## [What the exercise asks]
Down to the final character, output the records below as they stand.

%%

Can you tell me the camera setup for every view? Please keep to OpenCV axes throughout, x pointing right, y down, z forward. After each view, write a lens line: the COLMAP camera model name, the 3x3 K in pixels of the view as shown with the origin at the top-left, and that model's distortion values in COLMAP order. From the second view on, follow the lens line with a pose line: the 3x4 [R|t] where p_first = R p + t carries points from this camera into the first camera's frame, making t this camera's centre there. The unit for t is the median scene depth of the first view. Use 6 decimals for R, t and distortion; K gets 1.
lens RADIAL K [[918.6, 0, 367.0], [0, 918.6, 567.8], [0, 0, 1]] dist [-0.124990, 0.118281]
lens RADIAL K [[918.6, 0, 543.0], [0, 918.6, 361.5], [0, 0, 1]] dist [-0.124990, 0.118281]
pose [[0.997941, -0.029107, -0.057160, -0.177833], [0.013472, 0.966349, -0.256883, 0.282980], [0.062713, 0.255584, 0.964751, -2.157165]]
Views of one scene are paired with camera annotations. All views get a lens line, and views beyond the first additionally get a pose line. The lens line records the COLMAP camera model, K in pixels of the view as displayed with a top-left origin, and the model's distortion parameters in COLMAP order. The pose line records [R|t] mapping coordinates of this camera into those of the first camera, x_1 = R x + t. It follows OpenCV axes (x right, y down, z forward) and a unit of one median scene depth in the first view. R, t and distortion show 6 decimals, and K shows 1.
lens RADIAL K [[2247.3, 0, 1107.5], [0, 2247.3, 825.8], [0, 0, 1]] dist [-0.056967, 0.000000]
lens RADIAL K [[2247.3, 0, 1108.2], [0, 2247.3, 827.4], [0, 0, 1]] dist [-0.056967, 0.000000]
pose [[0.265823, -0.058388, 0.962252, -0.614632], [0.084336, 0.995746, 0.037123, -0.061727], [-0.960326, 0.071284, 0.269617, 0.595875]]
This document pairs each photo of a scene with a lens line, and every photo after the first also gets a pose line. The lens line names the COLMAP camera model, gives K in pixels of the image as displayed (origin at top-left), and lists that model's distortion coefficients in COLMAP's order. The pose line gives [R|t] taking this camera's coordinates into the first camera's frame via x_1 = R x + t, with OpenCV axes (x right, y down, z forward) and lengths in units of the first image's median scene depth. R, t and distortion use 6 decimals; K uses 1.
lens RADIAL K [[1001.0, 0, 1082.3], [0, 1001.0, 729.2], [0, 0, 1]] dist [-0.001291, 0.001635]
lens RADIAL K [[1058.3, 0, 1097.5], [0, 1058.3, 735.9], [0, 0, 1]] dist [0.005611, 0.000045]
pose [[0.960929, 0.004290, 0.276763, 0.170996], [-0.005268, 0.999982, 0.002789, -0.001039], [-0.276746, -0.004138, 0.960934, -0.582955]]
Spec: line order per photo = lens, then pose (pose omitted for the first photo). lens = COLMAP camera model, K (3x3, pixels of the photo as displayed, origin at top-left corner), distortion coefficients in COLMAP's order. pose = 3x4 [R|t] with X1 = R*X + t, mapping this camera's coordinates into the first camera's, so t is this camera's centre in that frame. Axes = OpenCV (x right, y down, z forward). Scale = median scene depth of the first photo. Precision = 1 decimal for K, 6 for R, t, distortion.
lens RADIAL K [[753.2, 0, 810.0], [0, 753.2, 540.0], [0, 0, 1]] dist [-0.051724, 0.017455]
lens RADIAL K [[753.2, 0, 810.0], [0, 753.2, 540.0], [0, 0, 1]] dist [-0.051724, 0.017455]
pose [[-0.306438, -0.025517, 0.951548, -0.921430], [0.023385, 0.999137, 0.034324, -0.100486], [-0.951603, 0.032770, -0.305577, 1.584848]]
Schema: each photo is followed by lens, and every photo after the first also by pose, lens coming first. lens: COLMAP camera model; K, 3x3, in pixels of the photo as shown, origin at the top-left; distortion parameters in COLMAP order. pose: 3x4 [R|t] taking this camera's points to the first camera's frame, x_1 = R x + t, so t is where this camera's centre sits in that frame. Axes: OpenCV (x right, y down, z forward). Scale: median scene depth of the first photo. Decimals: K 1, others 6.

%%

## [Finished task]
Can you tell me the camera setup for every view? Please keep to OpenCV axes throughout, x pointing right, y down, z forward. After each view, write a lens line: the COLMAP camera model name, the 3x3 K in pixels of the view as shown with the origin at the top-left, and that model's distortion values in COLMAP order. From the second view on, follow the lens line with a pose line: the 3x4 [R|t] where p_first = R p + t carries points from this camera into the first camera's frame, making t this camera's centre there. The unit for t is the median scene depth of the first view. Use 6 decimals for R, t and distortion; K gets 1.
lens RADIAL K [[918.6, 0, 367.0], [0, 918.6, 567.8], [0, 0, 1]] dist [-0.124990, 0.118281]
lens RADIAL K [[918.6, 0, 543.0], [0, 918.6, 361.5], [0, 0, 1]] dist [-0.124990, 0.118281]
pose [[0.997941, -0.029107, -0.057160, -0.177833], [0.013472, 0.966349, -0.256883, 0.282980], [0.062713, 0.255584, 0.964751, -2.157165]]
Views of one scene are paired with camera annotations. All views get a lens line, and views beyond the first additionally get a pose line. The lens line records the COLMAP camera model, K in pixels of the view as displayed with a top-left origin, and the model's distortion parameters in COLMAP order. The pose line records [R|t] mapping coordinates of this camera into those of the first camera, x_1 = R x + t. It follows OpenCV axes (x right, y down, z forward) and a unit of one median scene depth in the first view. R, t and distortion show 6 decimals, and K shows 1.
lens RADIAL K [[2247.3, 0, 1107.5], [0, 2247.3, 825.8], [0, 0, 1]] dist [-0.056967, 0.000000]
lens RADIAL K [[2247.3, 0, 1108.2], [0, 2247.3, 827.4], [0, 0, 1]] dist [-0.056967, 0.000000]
pose [[0.265823, -0.058388, 0.962252, -0.614632], [0.084336, 0.995746, 0.037123, -0.061727], [-0.960326, 0.071284, 0.269617, 0.595875]]
This document pairs each photo of a scene with a lens line, and every photo after the first also gets a pose line. The lens line names the COLMAP camera model, gives K in pixels of the image as displayed (origin at top-left), and lists that model's distortion coefficients in COLMAP's order. The pose line gives [R|t] taking this camera's coordinates into the first camera's frame via x_1 = R x + t, with OpenCV axes (x right, y down, z forward) and lengths in units of the first image's median scene depth. R, t and distortion use 6 decimals; K uses 1.
lens RADIAL K [[1001.0, 0, 1082.3], [0, 1001.0, 729.2], [0, 0, 1]] dist [-0.001291, 0.001635]
lens RADIAL K [[1058.3, 0, 1097.5], [0, 1058.3, 735.9], [0, 0, 1]] dist [0.005611, 0.000045]
pose [[0.960929, 0.004290, 0.276763, 0.170996], [-0.005268, 0.999982, 0.002789, -0.001039], [-0.276746, -0.004138, 0.960934, -0.582955]]
Spec: line order per photo = lens, then pose (pose omitted for the first photo). lens = COLMAP camera model, K (3x3, pixels of the photo as displayed, origin at top-left corner), distortion coefficients in COLMAP's order. pose = 3x4 [R|t] with X1 = R*X + t, mapping this camera's coordinates into the first camera's, so t is this camera's centre in that frame. Axes = OpenCV (x right, y down, z forward). Scale = median scene depth of the first photo. Precision = 1 decimal for K, 6 for R, t, distortion.
lens RADIAL K [[753.2, 0, 810.0], [0, 753.2, 540.0], [0, 0, 1]] dist [-0.051724, 0.017455]
lens RADIAL K [[753.2, 0, 810.0], [0, 753.2, 540.0], [0, 0, 1]] dist [-0.051724, 0.017455]
pose [[-0.306438, -0.025517, 0.951548, -0.921430], [0.023385, 0.999137, 0.034324, -0.100486], [-0.951603, 0.032770, -0.305577, 1.584848]]
Schema: each photo is followed by lens, and every photo after the first also by pose, lens coming first. lens: COLMAP camera model; K, 3x3, in pixels of the photo as shown, origin at the top-left; distortion parameters in COLMAP order. pose: 3x4 [R|t] taking this camera's points to the first camera's frame, x_1 = R x + t, so t is where this camera's centre sits in that frame. Axes: OpenCV (x right, y down, z forward). Scale: median scene depth of the first photo. Decimals: K 1, others 6.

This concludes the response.